Listed entries START

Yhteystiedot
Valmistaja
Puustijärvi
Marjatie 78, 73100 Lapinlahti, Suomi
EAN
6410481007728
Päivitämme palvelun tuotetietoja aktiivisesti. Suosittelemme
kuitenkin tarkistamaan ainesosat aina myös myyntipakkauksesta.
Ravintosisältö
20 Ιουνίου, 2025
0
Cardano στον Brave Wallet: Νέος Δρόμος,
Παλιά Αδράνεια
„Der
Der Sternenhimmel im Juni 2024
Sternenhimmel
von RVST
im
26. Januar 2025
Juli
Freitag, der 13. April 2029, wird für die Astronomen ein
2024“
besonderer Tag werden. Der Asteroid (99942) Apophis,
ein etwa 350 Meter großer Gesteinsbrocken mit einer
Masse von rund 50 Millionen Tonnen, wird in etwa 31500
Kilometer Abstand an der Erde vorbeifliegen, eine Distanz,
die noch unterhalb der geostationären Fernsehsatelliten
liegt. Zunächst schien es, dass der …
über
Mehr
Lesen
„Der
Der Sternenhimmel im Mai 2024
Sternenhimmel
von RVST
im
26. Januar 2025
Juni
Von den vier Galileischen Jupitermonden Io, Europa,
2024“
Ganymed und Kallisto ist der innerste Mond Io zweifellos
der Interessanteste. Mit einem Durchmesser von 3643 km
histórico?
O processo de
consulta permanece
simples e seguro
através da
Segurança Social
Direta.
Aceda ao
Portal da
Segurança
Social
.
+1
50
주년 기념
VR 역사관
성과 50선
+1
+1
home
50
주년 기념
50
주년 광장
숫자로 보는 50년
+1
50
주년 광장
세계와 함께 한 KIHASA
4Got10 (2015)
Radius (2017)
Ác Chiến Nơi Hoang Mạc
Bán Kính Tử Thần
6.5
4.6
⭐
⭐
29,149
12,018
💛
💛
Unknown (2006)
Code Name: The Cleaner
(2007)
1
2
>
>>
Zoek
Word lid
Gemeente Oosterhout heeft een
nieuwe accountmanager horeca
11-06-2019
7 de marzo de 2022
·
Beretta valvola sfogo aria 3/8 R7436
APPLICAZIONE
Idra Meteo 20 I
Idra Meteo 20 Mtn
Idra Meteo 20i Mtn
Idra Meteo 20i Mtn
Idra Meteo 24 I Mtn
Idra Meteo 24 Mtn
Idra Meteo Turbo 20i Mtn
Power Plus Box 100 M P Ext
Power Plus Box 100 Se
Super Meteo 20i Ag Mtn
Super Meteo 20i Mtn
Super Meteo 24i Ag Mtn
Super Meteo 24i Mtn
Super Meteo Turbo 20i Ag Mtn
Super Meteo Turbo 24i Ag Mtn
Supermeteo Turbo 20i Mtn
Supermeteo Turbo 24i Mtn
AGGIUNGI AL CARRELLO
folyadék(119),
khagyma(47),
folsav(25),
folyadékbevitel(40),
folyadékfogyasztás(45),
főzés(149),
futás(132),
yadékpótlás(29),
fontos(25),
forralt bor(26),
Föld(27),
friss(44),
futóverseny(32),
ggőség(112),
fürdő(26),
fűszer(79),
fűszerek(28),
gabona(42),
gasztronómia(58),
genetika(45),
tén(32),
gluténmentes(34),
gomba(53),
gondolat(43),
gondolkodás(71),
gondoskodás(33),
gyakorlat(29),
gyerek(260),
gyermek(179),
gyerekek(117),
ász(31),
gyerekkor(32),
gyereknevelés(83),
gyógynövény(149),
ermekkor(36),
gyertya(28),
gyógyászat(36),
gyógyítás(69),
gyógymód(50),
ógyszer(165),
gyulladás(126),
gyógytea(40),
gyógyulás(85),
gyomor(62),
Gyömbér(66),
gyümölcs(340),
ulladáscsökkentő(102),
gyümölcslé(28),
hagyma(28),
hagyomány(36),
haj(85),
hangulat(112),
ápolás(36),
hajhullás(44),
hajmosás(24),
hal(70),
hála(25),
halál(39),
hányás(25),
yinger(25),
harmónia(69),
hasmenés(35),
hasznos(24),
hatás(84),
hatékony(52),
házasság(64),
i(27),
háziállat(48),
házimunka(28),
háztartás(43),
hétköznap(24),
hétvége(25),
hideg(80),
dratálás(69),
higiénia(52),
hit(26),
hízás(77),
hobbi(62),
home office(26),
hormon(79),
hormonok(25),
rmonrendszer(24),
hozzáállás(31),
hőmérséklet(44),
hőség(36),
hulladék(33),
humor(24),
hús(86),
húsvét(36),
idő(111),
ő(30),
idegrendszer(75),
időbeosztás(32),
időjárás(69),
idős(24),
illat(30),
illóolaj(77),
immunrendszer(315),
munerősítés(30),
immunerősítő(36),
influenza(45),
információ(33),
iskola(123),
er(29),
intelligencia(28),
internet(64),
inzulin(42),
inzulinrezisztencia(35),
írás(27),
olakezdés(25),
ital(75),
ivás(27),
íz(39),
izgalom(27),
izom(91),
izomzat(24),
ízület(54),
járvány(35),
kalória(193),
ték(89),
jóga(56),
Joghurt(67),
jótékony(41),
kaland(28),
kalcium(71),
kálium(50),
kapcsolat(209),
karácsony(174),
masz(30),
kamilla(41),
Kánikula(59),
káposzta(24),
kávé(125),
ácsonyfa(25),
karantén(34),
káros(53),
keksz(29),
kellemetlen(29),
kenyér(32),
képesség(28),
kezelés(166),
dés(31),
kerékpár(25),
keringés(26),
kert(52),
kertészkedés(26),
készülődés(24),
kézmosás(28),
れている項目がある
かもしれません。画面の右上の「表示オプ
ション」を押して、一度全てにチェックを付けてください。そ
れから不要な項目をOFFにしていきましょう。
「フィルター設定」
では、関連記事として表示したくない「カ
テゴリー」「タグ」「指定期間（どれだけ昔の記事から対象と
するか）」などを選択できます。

Listed entries END

_Try it_
Print the listing in full, exactly as given.

_Expected answer_
Yhteystiedot
Valmistaja
Puustijärvi
Marjatie 78, 73100 Lapinlahti, Suomi
EAN
6410481007728
Päivitämme palvelun tuotetietoja aktiivisesti. Suosittelemme
kuitenkin tarkistamaan ainesosat aina myös myyntipakkauksesta.
Ravintosisältö
20 Ιουνίου, 2025
0
Cardano στον Brave Wallet: Νέος Δρόμος,
Παλιά Αδράνεια
„Der
Der Sternenhimmel im Juni 2024
Sternenhimmel
von RVST
im
26. Januar 2025
Juli
Freitag, der 13. April 2029, wird für die Astronomen ein
2024“
besonderer Tag werden. Der Asteroid (99942) Apophis,
ein etwa 350 Meter großer Gesteinsbrocken mit einer
Masse von rund 50 Millionen Tonnen, wird in etwa 31500
Kilometer Abstand an der Erde vorbeifliegen, eine Distanz,
die noch unterhalb der geostationären Fernsehsatelliten
liegt. Zunächst schien es, dass der …
über
Mehr
Lesen
„Der
Der Sternenhimmel im Mai 2024
Sternenhimmel
von RVST
im
26. Januar 2025
Juni
Von den vier Galileischen Jupitermonden Io, Europa,
2024“
Ganymed und Kallisto ist der innerste Mond Io zweifellos
der Interessanteste. Mit einem Durchmesser von 3643 km
histórico?
O processo de
consulta permanece
simples e seguro
através da
Segurança Social
Direta.
Aceda ao
Portal da
Segurança
Social
.
+1
50
주년 기념
VR 역사관
성과 50선
+1
+1
home
50
주년 기념
50
주년 광장
숫자로 보는 50년
+1
50
주년 광장
세계와 함께 한 KIHASA
4Got10 (2015)
Radius (2017)
Ác Chiến Nơi Hoang Mạc
Bán Kính Tử Thần
6.5
4.6
⭐
⭐
29,149
12,018
💛
💛
Unknown (2006)
Code Name: The Cleaner
(2007)
1
2
>
>>
Zoek
Word lid
Gemeente Oosterhout heeft een
nieuwe accountmanager horeca
11-06-2019
7 de marzo de 2022
·
Beretta valvola sfogo aria 3/8 R7436
APPLICAZIONE
Idra Meteo 20 I
Idra Meteo 20 Mtn
Idra Meteo 20i Mtn
Idra Meteo 20i Mtn
Idra Meteo 24 I Mtn
Idra Meteo 24 Mtn
Idra Meteo Turbo 20i Mtn
Power Plus Box 100 M P Ext
Power Plus Box 100 Se
Super Meteo 20i Ag Mtn
Super Meteo 20i Mtn
Super Meteo 24i Ag Mtn
Super Meteo 24i Mtn
Super Meteo Turbo 20i Ag Mtn
Super Meteo Turbo 24i Ag Mtn
Supermeteo Turbo 20i Mtn
Supermeteo Turbo 24i Mtn
AGGIUNGI AL CARRELLO
folyadék(119),
khagyma(47),
folsav(25),
folyadékbevitel(40),
folyadékfogyasztás(45),
főzés(149),
futás(132),
yadékpótlás(29),
fontos(25),
forralt bor(26),
Föld(27),
friss(44),
futóverseny(32),
ggőség(112),
fürdő(26),
fűszer(79),
fűszerek(28),
gabona(42),
gasztronómia(58),
genetika(45),
tén(32),
gluténmentes(34),
gomba(53),
gondolat(43),
gondolkodás(71),
gondoskodás(33),
gyakorlat(29),
gyerek(260),
gyermek(179),
gyerekek(117),
ász(31),
gyerekkor(32),
gyereknevelés(83),
gyógynövény(149),
ermekkor(36),
gyertya(28),
gyógyászat(36),
gyógyítás(69),
gyógymód(50),
ógyszer(165),
gyulladás(126),
gyógytea(40),
gyógyulás(85),
gyomor(62),
Gyömbér(66),
gyümölcs(340),
ulladáscsökkentő(102),
gyümölcslé(28),
hagyma(28),
hagyomány(36),
haj(85),
hangulat(112),
ápolás(36),
hajhullás(44),
hajmosás(24),
hal(70),
hála(25),
halál(39),
hányás(25),
yinger(25),
harmónia(69),
hasmenés(35),
hasznos(24),
hatás(84),
hatékony(52),
házasság(64),
i(27),
háziállat(48),
házimunka(28),
háztartás(43),
hétköznap(24),
hétvége(25),
hideg(80),
dratálás(69),
higiénia(52),
hit(26),
hízás(77),
hobbi(62),
home office(26),
hormon(79),
hormonok(25),
rmonrendszer(24),
hozzáállás(31),
hőmérséklet(44),
hőség(36),
hulladék(33),
humor(24),
hús(86),
húsvét(36),
idő(111),
ő(30),
idegrendszer(75),
időbeosztás(32),
időjárás(69),
idős(24),
illat(30),
illóolaj(77),
immunrendszer(315),
munerősítés(30),
immunerősítő(36),
influenza(45),
információ(33),
iskola(123),
er(29),
intelligencia(28),
internet(64),
inzulin(42),
inzulinrezisztencia(35),
írás(27),
olakezdés(25),
ital(75),
ivás(27),
íz(39),
izgalom(27),
izom(91),
izomzat(24),
ízület(54),
járvány(35),
kalória(193),
ték(89),
jóga(56),
Joghurt(67),
jótékony(41),
kaland(28),
kalcium(71),
kálium(50),
kapcsolat(209),
karácsony(174),
masz(30),
kamilla(41),
Kánikula(59),
káposzta(24),
kávé(125),
ácsonyfa(25),
karantén(34),
káros(53),
keksz(29),
kellemetlen(29),
kenyér(32),
képesség(28),
kezelés(166),
dés(31),
kerékpár(25),
keringés(26),
kert(52),
kertészkedés(26),
készülődés(24),
kézmosás(28),
れている項目がある
かもしれません。画面の右上の「表示オプ
ション」を押して、一度全てにチェックを付けてください。そ
れから不要な項目をOFFにしていきましょう。
「フィルター設定」
では、関連記事として表示したくない「カ
テゴリー」「タグ」「指定期間（どれだけ昔の記事から対象と
するか）」などを選択できます。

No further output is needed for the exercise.